According to the rule, the article "a" is for consonants and the article "an" is for vowels. Nevertheless, I have seen it frequently that many use the article "a" with both vowels and consonants. For example, they say "this is a expensive car" not "this is an expensive car" as it should be. Is there a reason for that?

  • 1
    'This is a expensive car' is ungrammatical. It should be this is an expensive car. Commented Mar 29, 2020 at 16:23
  • If it's strictly a matter of writing, it's just a mistake. Many people make typos, especially when writing instead of typing. I have occasionally heard this, but very rarely, and either as a speech error or as an unsuccessful attempt to sound dialectal. Commented Mar 29, 2020 at 16:53
  • Yes, KannE. (English spellings are irregular and weird). Commented Mar 29, 2020 at 16:54
  • The decision is not based on vowel or consonant, it's based on the sound -- vowel sound or consonant sound. Thus "an heir to the family fortune".
    – Hot Licks
    Commented Mar 29, 2020 at 17:39
  • 1
    In the 'London Multicultural' regional dialect, and certain others (e.g. Caribbean), the conventions about 'an' (and the way 'the' is said) before words starting with a vowel sound) are ignored. Commented Mar 29, 2020 at 17:56

1 Answer 1


It's an expensive car.

As Kann says, it's about the sound, not the type of letter. For instance, we say a uniform and an honor.

It's simply easier to say an apple than a apple. Likewise, it's easier to say a uniform than an uniform.

(Americans say an herb, while Brits say a herb. Can you guess why?)

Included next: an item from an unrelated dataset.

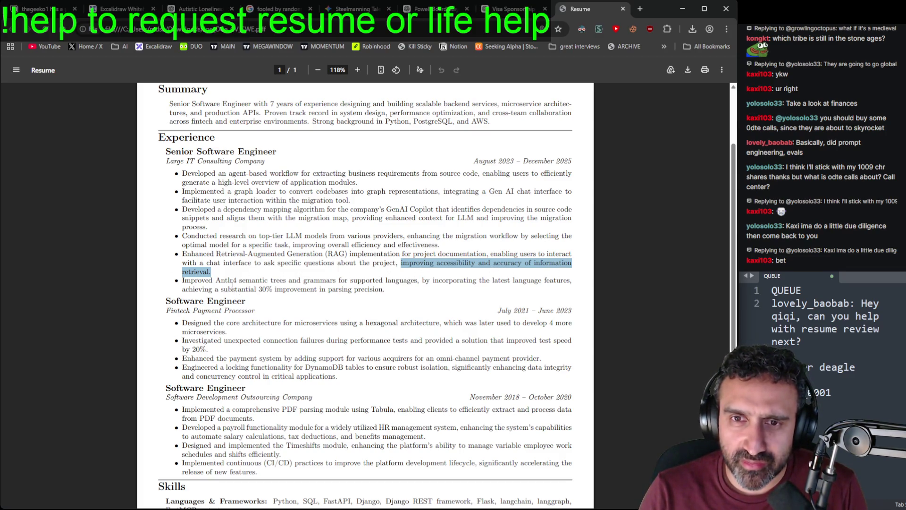
Step: Select 'achieving a substantial 30% improvement in parsing precision' in the Antlr4 bullet
click(189, 289)
drag(183, 280, 249, 282)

  • In BrE, 'herb' starts with /h/ sound. In AmE, 'herb' starts with a vowel. Commented Mar 29, 2020 at 17:34
  • Brits used to say 'an hotel', and I don't mean Cockneys. Commented Mar 29, 2020 at 17:53
  • I know all about that sound case like you said (hotel, euro, European, honor, herb, hour......etc.) But what would make someone use 'an' before words like expensive or old? Is it something colloquial?
    – Yoanna
    Commented Mar 29, 2020 at 18:37
  • @Yoanna - an apple, an expensive apple. The rule applies to whatever word is after the indefinite article. Commented Mar 29, 2020 at 20:28
  • I am sorry I meant "why would someone use 'a' not 'an' before expensive" but i got your point. Thank you very much for your time.